Better Markets Rips Wall Street Lawsuit to Upend Best Interest Fiduciary Duty Rule

The U.S. Chamber of Commerce has joined with a group of Wall Street trade groups – including the Financial Services Institute, Financial Services Roundtable, and the Securities Industry and Financial Markets Association – and filed a lawsuit challenging the Department of Labor’s fiduciary rule for brokers and registered investment advisers.

Dennis Kelleher Better Markets

Dennis Kelleher
Better Markets

The industry plaintiffs are represented by Eugene Scalia, Jason J. Mendro, Paul Blankenstein, Rachel E. Mondl, and James C. Ho of Gibson Dunn & Crutcher.

The Chamber said in a statement that “instead of helping savers plan for retirement, the new rule will unfortunately restrict their access to affordable retirement advice and limit their options for saving.” The rule will shackle Main Street financial advisors with extensive new requirements and constant liability, forcing them to limit the options and guidance they provide to retirement savers.

But Dennis Kelleher of Better Markets headlined the Chamber’s legal move as “Wall Street’s Desperate, Shameless Lawsuit to Protect Profits Over Its Clients’ Best Interests.”

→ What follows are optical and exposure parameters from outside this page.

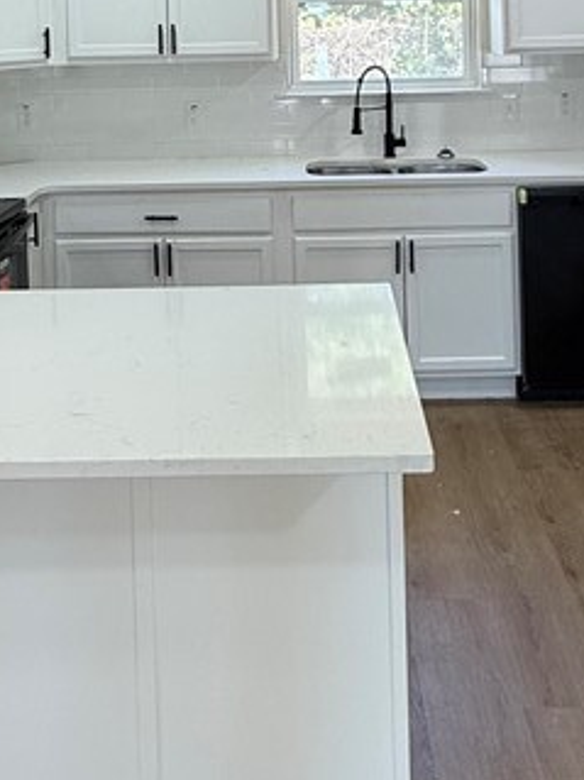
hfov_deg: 32.2
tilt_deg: +0.6
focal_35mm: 45
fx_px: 1013
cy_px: 20
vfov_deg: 38.0
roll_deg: +0.6
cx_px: 288
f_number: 2.2
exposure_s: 1/99
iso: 100
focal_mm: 2.22
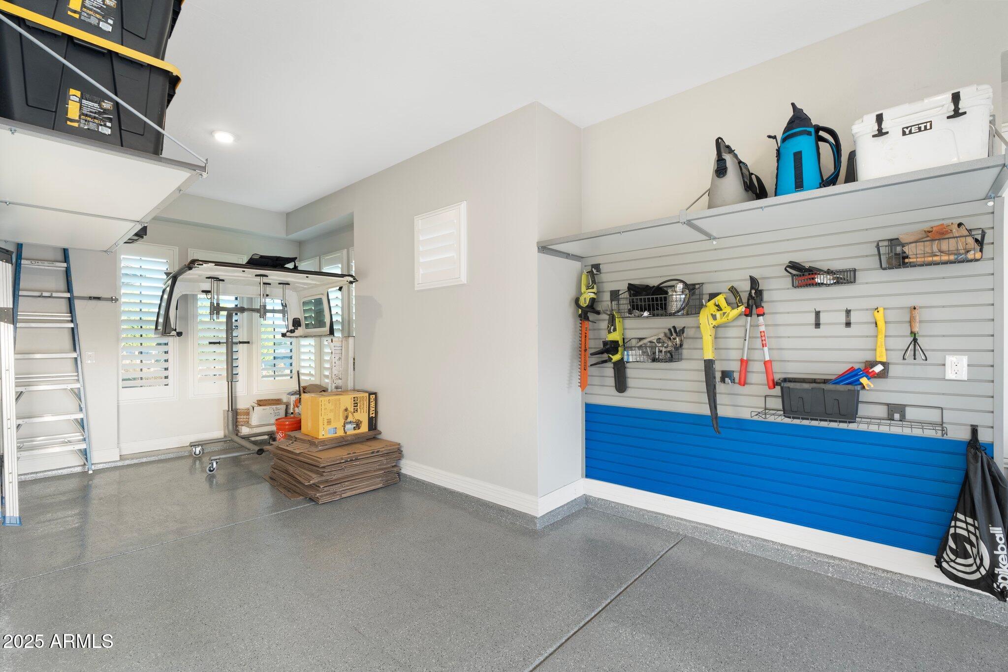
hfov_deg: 96.7
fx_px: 448
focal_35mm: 16
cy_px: 336
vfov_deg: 73.7
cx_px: 504
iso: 1000
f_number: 8
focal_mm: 16
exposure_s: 1/8
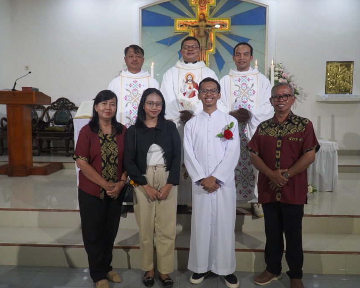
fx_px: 330
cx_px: 184
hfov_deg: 57.2
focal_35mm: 31
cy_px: 146
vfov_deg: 47.1
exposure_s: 1/160
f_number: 4
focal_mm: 18
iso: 1600
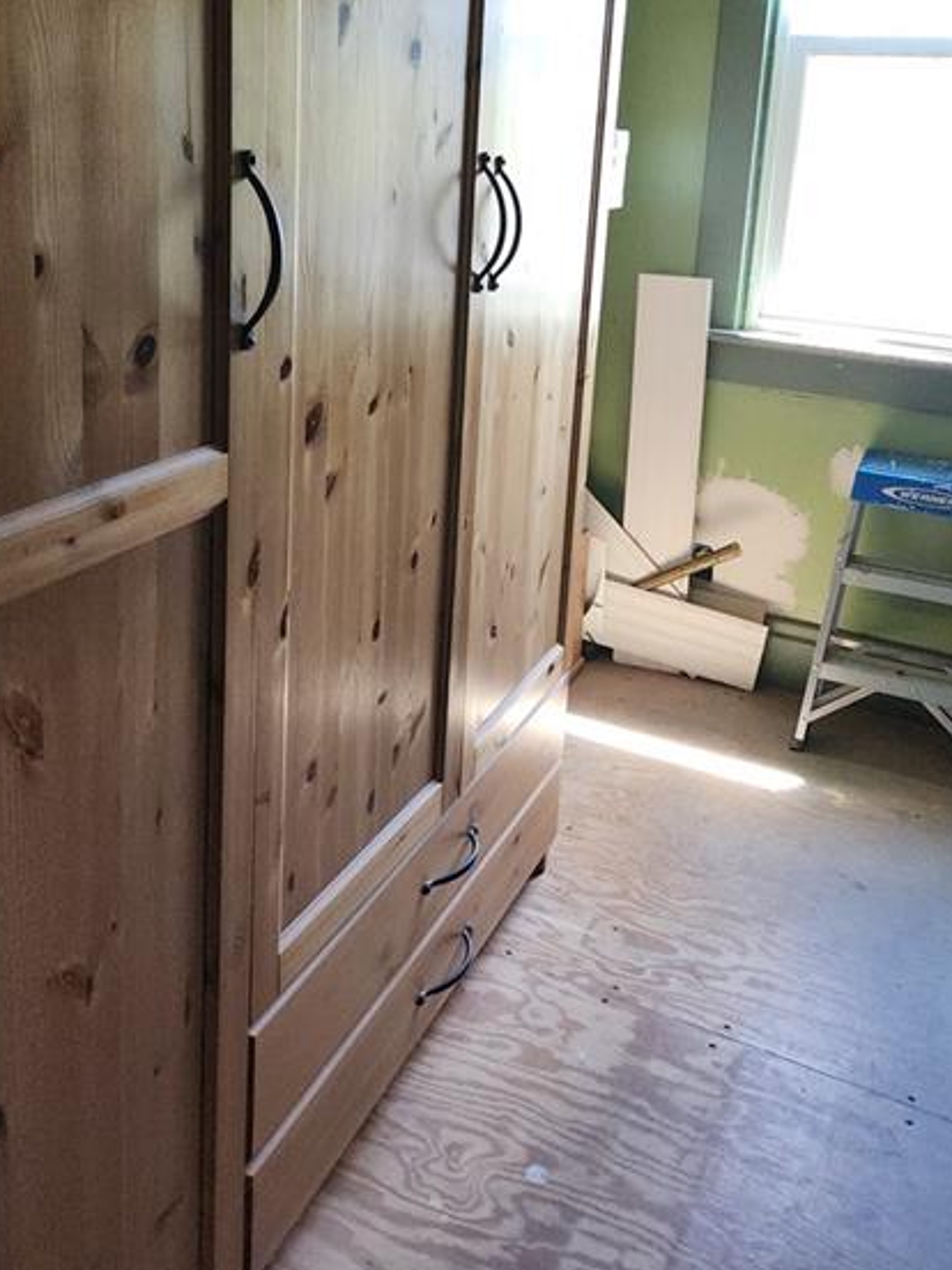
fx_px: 1173
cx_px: 522
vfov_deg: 55.4
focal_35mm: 32
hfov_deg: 44.1
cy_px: 403
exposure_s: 1/120
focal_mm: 5.4
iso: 320
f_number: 1.8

“If Wall Street really cared about Main Street it would already act in its clients’ best interest, rather than secretly pocketing tens of billions of dollars from hardworking Americans just trying to save for a decent retirement,” Kelleher said. “After spending five years and tens of millions of dollars fighting against the DOL’s rule, this lawsuit is Wall Street’s desperate, last-ditch effort to kill it.  They don’t want this long-overdue, carefully-considered, and well-crafted rule to require them to do what they should have been doing all along:  put their clients’ best interests first when giving retirement investment advice.”

“Adding insult to injury, Wall Street is attacking the rule in court, while shamelessly asking the court to slam the door on retirement savers and force them into unfair, biased industry arbitration forums when they are ripped off by Wall Street’s unscrupulous advisers.  In addition, Wall Street is brazenly attempting to shop for a favorable court by filing the lawsuit in Federal District Court in Dallas, Texas, where the Fifth Circuit Court of Appeals is believed to be especially friendly to businesses rather than consumers and investors.”